▶ **STUDY TEXT**
=-=-=

We have picked up enough business now, especially first of all in well abandonment whereby we can afford to have a disaster on a few wells because we do so darn many of them that the average, just like life insurance, you get a very nice rate of return. The abandonment side of the business, we are now so large that that also occurs. However, that abandonment profitability within any given quarter can swing fairly significantly just with one job. And as happened in the third quarter, we happened to have one job that was not very profitable; where as in the second quarter we didn't have any problems in any of those jobs.
That's why I made a statement a minute ago that the return that Jim was asking us about was very reasonable on an annualized basis. On a quarterly basis you ought not see us have huge losses in any quarter because we ends up doing enough of these that we ought to mitigate that effect. But until we get to a level of, say, 250, 300 million on an annual basis, you're still going to have some fluctuations by quarter in March gins. And as it so happened, one of the of these jobs in the third quarter bit us a little bit.
- Analyst
Is that just a third quarter event, or is that -- would that be ongoing, that one particular job?
- President, chief Executive Officer, and Director
No, that job's done. It was done in, I think, August.
- Analyst
Okay. In terms of weather, you commented in the press release that it was a little worse, I think, than you had expected. Can you quantify that or give me a day's loss or any sort of number like that.
- President, chief Executive Officer, and Director
Yeah. Actually, we were running right on budget right up to the ends of September. I don't know if you have other companies that have gulf co-operations, but -- Gulf of Mexico operations, but we lost the last three days of September to a storm that was out there that wasn't even a named storm. It just was so high in terms of wave action that we were unable to work. So, we lost the last 10% of the month. And actually, because we had a number of spreads out working, it cost us, I don't know, a penny, penny and a half of earnings. Not a big number. I mean, this is not like most of your oil field peer group that talked about certain storms really hurt their quarter. We'd already budgeted into our quarter and in our budget so many storm days. And that's about what we experienced until that last three days. I hate using weather as excuse on an annual basis. On a quarterly basis you do get a little impact from that. And point in fact what you'll probably get is most of those last three days will now fall into October less mob and demob costs. And we maybe have a little better weather in October than we thought we were gonna have.

=-=-=

Stored items:
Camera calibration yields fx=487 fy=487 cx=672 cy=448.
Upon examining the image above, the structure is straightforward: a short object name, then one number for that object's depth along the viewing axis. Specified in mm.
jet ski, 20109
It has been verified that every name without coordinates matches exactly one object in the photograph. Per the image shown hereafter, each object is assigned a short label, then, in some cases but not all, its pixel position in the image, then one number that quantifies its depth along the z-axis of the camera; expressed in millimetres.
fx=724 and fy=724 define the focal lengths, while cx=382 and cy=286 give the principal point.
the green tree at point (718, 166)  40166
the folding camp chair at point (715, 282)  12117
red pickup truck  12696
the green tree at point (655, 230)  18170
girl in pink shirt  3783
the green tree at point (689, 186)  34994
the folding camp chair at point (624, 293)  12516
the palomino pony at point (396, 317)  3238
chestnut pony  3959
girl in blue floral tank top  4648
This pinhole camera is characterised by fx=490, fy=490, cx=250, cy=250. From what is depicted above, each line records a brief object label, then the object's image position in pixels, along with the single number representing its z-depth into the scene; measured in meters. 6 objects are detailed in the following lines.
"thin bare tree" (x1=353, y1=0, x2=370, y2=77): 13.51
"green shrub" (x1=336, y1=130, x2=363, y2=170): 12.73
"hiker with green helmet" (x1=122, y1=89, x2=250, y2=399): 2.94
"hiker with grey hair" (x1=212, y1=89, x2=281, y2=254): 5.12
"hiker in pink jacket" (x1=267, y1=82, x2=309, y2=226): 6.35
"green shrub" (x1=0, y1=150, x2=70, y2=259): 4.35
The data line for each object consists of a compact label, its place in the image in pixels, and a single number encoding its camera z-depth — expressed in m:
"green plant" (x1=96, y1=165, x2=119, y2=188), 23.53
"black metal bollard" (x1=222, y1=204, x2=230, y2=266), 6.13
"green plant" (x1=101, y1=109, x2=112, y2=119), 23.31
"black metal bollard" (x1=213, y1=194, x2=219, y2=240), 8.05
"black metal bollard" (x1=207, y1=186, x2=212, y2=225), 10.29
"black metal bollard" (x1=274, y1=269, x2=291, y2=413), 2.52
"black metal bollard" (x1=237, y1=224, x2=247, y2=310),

=-=-=

▶ **WHAT TO DO**
• a. Reproduce the call transcript starting with "That's why I" and going on through "I think, August.", swapping in "July" wherever "August" appears.
• b. Decide whether each statement agrees with the call transcript, answering yes or no and quoting the words that settle it: (i) The storm that stopped work at the end of September was a named storm. (ii) The job that was not very profitable is finished. (iii) The lost days at the end of September cost about a penny to a penny and a half of earnings.

▶ **SOLUTIONS TO THE EXERCISE**
• a.
That's why I made a statement a minute ago that the return that Jim was asking us about was very reasonable on an annualized basis. On a quarterly basis you ought not see us have huge losses in any quarter because we ends up doing enough of these that we ought to mitigate that effect. But until we get to a level of, say, 250, 300 million on an annual basis, you're still going to have some fluctuations by quarter in March gins. And as it so happened, one of the of these jobs in the third quarter bit us a little bit.
- Analyst
Is that just a third quarter event, or is that -- would that be ongoing, that one particular job?
- President, chief Executive Officer, and Director
No, that job's done. It was done in, I think, July.

• b.
(i) No: "a storm that was out there that wasn't even a named storm"
(ii) Yes: "No, that job's done."
(iii) Yes: "it cost us, I don't know, a penny, penny and a half of earnings"